In this study, we observed that associations between NO₂ and glucose disorders appeared to be stronger among smokers than non-smokers, which were consistent with the findings from an Italian study (Orioli et al., 2018). On the contrary, another study in Denmark that investigated the modification effect of smoking status reported stronger associations among non-smokers (Andersen et al., 2012). Smoking and air pollution were both identified as important risk factors for diabetes and shared similar biological pathways triggering glucose metabolic disorder, such as systemic inflammation and oxidative stress. Some studies also suggested preexisting subclinical inflammation might enhance the diabetogenic effects of air pollution (Kramer et al., 2010). These findings, along with our results, supported that smokers, who had chronic low-level inflammation, might be more susceptible to NO₂.

Few epidemiological studies explored whether the associations of NO₂ with diabetes or dyslipidemia were independent of other co-pollutants. A study conducted in Northwest China among 3,912 type-2 diabetes patients found that the associations between NO₂ and triglyceride disappeared after adjustment of PM_2.5 and sulfur dioxide, while the associations with HDL and LDL remained statistically significant (Wang et al., 2018). In the current study, adjustment for O₃ did not materially change the associations between NO₂ and glucose and lipid indicators. The associations with glucose disorders weakened after adjustment for PM_2.5 but remained statistically significant even in three-pollutants models. The results in this study supported that the associations of NO₂ with glucose and lipid metabolism could be potentially independent of O₃ or PM_2.5.
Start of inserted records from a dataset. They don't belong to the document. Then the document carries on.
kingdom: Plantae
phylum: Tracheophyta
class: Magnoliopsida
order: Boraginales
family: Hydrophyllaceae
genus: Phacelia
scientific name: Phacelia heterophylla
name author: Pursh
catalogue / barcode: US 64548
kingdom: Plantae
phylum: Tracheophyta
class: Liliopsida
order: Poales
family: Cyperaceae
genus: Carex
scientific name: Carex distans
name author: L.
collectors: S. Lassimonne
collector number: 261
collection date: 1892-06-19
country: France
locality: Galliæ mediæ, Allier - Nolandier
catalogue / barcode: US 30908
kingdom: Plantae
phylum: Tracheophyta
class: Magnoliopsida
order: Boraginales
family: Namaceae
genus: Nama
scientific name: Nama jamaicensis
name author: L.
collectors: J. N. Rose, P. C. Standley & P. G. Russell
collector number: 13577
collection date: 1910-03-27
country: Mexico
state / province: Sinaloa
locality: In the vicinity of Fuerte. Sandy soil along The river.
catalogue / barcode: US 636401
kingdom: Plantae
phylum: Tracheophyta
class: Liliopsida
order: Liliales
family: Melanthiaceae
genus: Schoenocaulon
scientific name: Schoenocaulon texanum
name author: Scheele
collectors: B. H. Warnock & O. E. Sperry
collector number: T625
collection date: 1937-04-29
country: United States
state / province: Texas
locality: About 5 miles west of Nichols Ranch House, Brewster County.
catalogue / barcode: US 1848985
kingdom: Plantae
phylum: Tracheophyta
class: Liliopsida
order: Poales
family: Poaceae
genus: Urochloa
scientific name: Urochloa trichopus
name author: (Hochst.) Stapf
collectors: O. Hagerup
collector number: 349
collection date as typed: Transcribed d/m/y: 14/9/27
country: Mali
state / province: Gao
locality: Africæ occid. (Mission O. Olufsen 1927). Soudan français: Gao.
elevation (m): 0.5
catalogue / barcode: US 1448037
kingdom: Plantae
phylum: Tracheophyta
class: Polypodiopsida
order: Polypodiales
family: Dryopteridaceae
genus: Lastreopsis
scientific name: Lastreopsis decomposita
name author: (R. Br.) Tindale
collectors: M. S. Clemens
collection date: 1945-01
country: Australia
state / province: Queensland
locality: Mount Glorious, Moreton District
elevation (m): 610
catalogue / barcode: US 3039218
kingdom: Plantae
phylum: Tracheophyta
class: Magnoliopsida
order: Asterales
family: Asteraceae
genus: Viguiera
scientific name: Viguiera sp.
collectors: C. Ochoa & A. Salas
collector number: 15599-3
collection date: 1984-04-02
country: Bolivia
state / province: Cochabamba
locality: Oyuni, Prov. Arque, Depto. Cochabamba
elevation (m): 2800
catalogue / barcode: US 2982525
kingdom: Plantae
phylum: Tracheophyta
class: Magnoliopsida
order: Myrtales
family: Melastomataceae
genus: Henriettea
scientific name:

Some limitations of this study should be noted. First, exposure misclassification was likely as we obtained the exposure of NO₂ from a prediction model rather than personal monitoring, and indoor environment air pollution was not considered. Second, although our study adjusted for multiple individual-level confounders, residual confounding from unmeasured factors such as physical activity, noise, and other traffic-related pollutants, could not be ruled out. Finally, this study was based on a cross-sectional design, thus it was not possible to determine temporal precedence or to establish causality. Future studies with prospective cohort study design and full adjustment of co-pollutants would be valuable to verify the associations between NO₂ and glucose and lipid metabolic diseases.

Conclusion

Our study suggests that long-term exposure to NO₂ air pollution was significantly associated with glucose and lipids metabolic diseases in China, and the associations were potentially independent of O₃ and PM_2.5. The associations of NO₂ with diabetes and glucose biomarkers were stronger among smokers. Our findings have important public health implications for the prevention of diabetes and dyslipidemia.

Highlights.

• Long-term exposure to NO₂ was associated with diabetes and dyslipidemia.

• Associations of NO₂ with blood glucose and lipid were independent of O₃ and PM_2.5.

• The associations between NO₂ and glucose disorders were stronger among smokers.